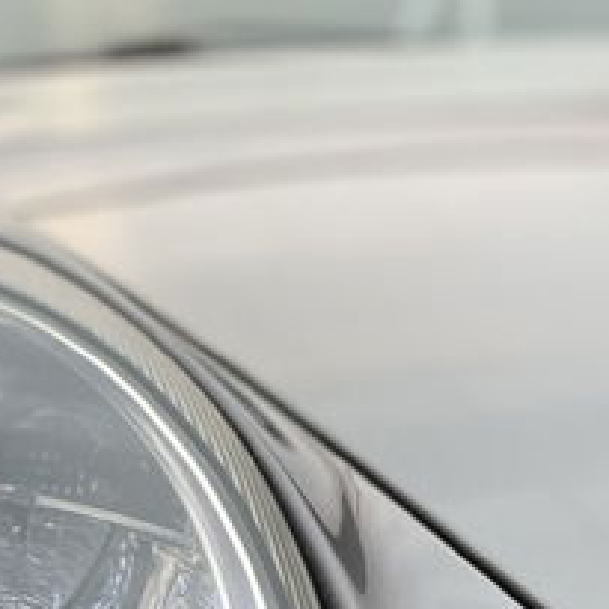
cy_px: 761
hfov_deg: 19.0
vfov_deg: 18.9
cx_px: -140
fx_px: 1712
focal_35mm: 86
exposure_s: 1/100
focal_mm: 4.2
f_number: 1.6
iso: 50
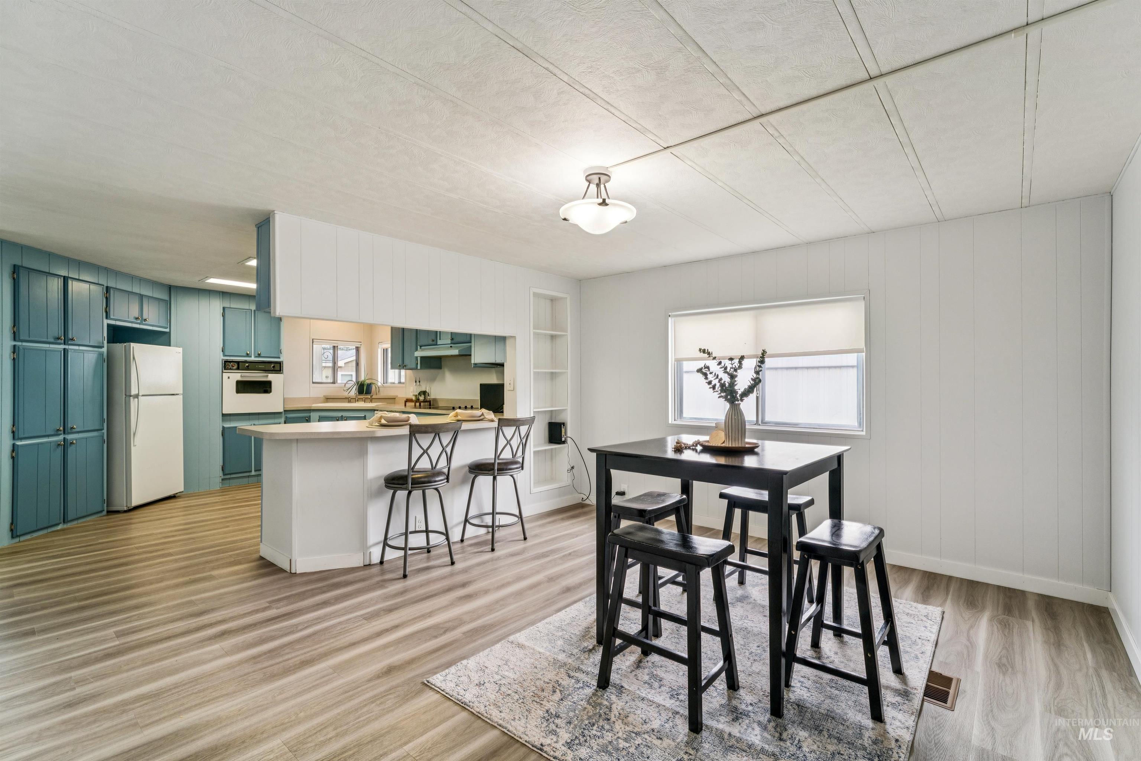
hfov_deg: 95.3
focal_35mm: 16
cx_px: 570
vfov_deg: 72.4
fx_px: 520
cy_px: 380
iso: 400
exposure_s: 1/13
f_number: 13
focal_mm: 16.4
===
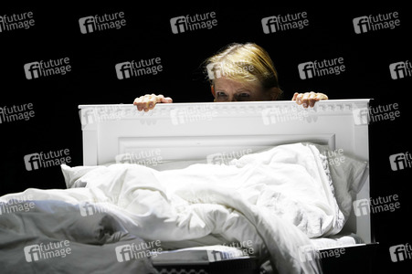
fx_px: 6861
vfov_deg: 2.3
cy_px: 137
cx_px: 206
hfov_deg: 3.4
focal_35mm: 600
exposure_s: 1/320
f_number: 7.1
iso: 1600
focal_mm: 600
===
Your reply should hold nothing but the lines above, from the one containing "focal_35mm: 86" to the one containing "focal_mm: 16.4", reproduced exactly minus the pictures.

### Task result:
focal_35mm: 86
exposure_s: 1/100
focal_mm: 4.2
f_number: 1.6
iso: 50
hfov_deg: 95.3
focal_35mm: 16
cx_px: 570
vfov_deg: 72.4
fx_px: 520
cy_px: 380
iso: 400
exposure_s: 1/13
f_number: 13
focal_mm: 16.4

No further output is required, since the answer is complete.